Entre os quatro episódios de 90 minutos vemos exatamente como Rory não mudou, ela que poderia ter um futuro brilhante está em um período complicado por se sentir especial demais para o mundo, enquanto Paris permanece persistente e com os pés no chão, algo que falta na vida da protagonista. Os dramas são os mesmos, e as famosas quatro últimas palavras que esperamos tanto tempo ouvir decepcionaram. Era só isso? Acabou? Não há mais nada para ser dito Rory?
Terminar com “Mãe.” “Sim.” “Estou grávida.” foi a ideia que a criadora teve desde o início, antes mesmo do piloto ser gravado. De certa forma as quatro palavras chegaram no momento certo, nove anos depois do final da sétima temporada, quando esperávamos nos deparar com uma Rory mais madura. Mesmo não sendo o que acontece, sabemos que não teria graça ter sido na sétima temporada, essa sendo a mágica do especial.
Um detalhe que não pode ficar de fora é o roteiro. Alexis e Lauren tiveram que fazer aulas para pegar o ritmo acelerado das personagens e soltar todas as referências da cultura popular que eram possíveis. Cada cena é um bingo de referências, e o texto geralmente tinha o dobro de páginas comparado a qualquer outra série com episódios de 40 minutos, levando em média oito dias para ficar pronto. Talvez a demora fosse porque os atores deveriam seguir à risca sem improvisar nenhuma fala.
Falando em bastidores, Lorelai e Rory sempre eram vistas tomando muito café em xícaras e copos gigantes, contudo, curiosamente a atriz Alexis Bledel odiava a bebida e a produção colocava refrigerante para ela. Já Lauren Graham revelou em entrevista ao The Late Show with Stephen Colbert que sempre havia café no seu copo.
Falando em Amy Sherman-Palladino, ela conquistou o público com outra série recentemente. A comédia The Marvelous Mrs.

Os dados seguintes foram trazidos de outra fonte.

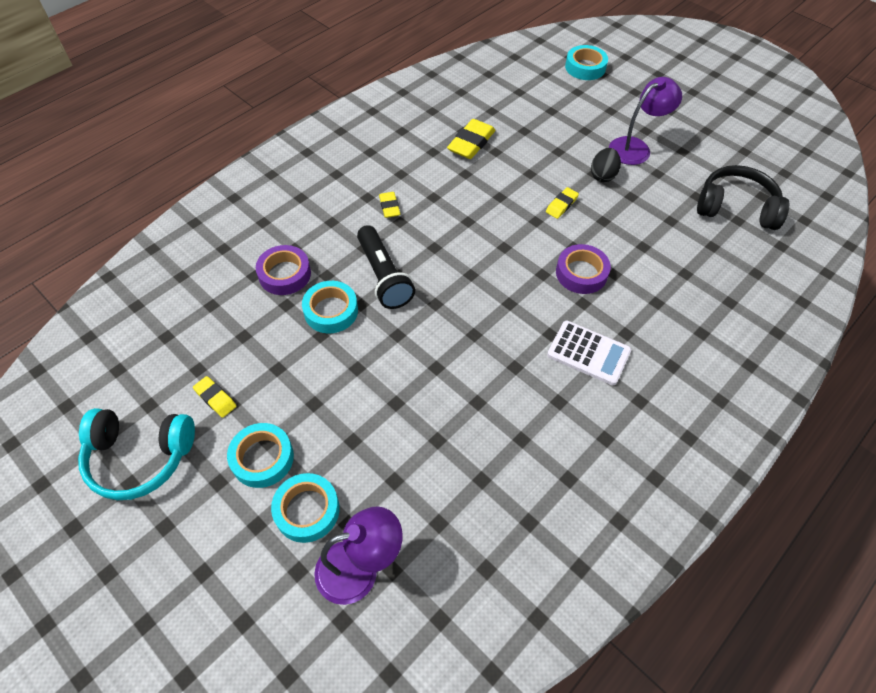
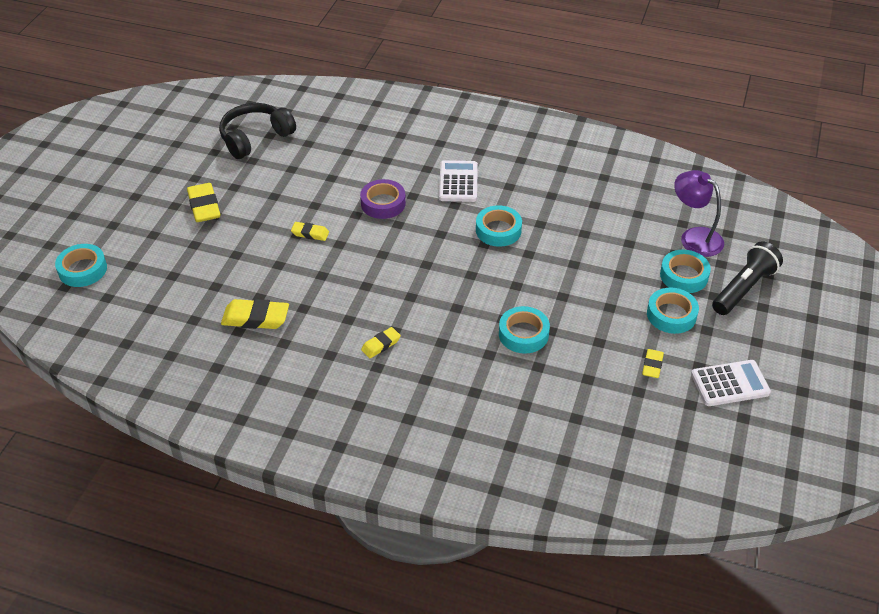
camera: 115 degrees left, 10 degrees down
turquoise headphones [78,408,195,500] -> white calculator [691,360,771,406]
purple tape [256,245,311,295] -> none
black flashlight [357,225,415,309] -> black flashlight moved to [712,241,783,315]
black egg [591,148,621,182] -> none
purple lamp [609,77,682,165] -> yellow eraser [187,183,220,222]
black headphones [697,165,789,230] -> black headphones turned 60 degrees clockwise [219,103,296,159]
none -> turquoise tape [476,205,522,247]

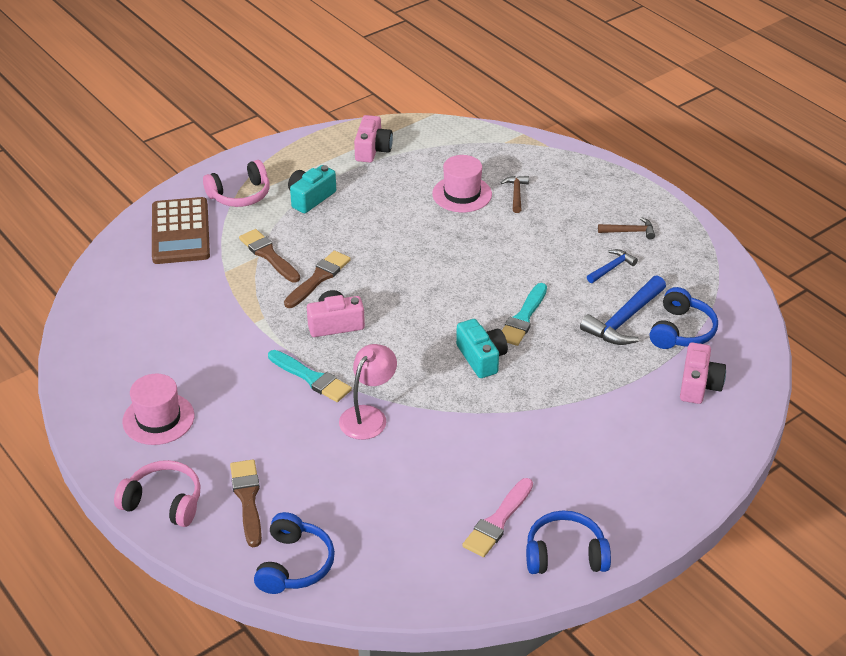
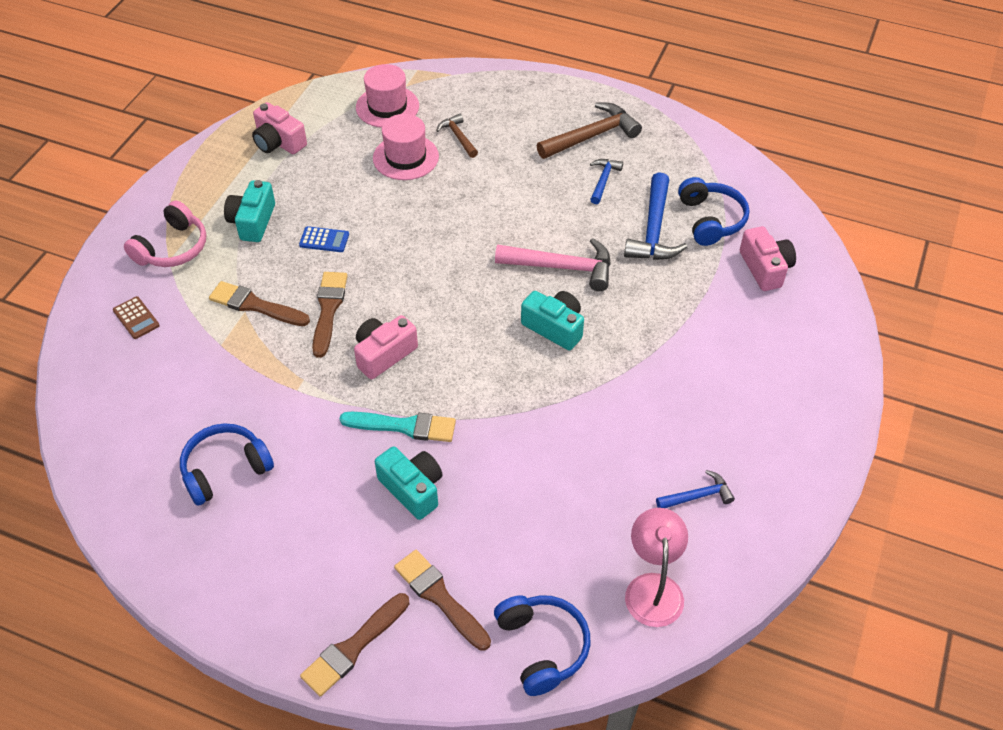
camera: 30 degrees left, 10 degrees up
pink headphones [114,460,201,527] -> brown brush [300,593,409,697]
pink hat [122,374,195,445] -> pink hat moved to [356,64,419,128]
brown calculator [152,197,210,264] -> brown calculator [113,296,160,339], size x0.42
pink lamp [339,344,397,440] -> pink lamp moved to [625,508,688,627]
pink camera [354,115,393,163] -> pink camera turned 150 degrees clockwise [252,102,307,154]
pink brush [462,478,533,557] -> blue hammer [656,470,735,508]
turquoise brush [502,283,547,346] -> pink hammer [495,238,611,291]
blue headphones [526,510,611,574] -> blue headphones moved to [180,423,274,506]
brown hammer [598,217,655,239] -> brown hammer [537,103,642,159], size x1.79
none -> blue calculator [299,226,349,252]
none -> turquoise camera [375,446,443,520]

Maisel (A Maravilhosa Sra. Maisel) que estreou em 2017 no streaming Prime Vídeo tem conquistado a crítica e milhões de telespectadores pelo mundo, ganhando diversos Emmys. A série prova mais uma vez que a roteirista domina a arte do entretenimento.
Por fim, Gilmore Girls não tenta ser fiel a realidade, mas sim nos tirar dela. É a série perfeita para desfocar do mundo real e seus problemas e entrar nos dilemas bobos de mãe e filha, e isso talvez seja a isca da série que continua pegando milhares de fãs pelo mundo, mesmo 20 anos depois de ter sido lançada.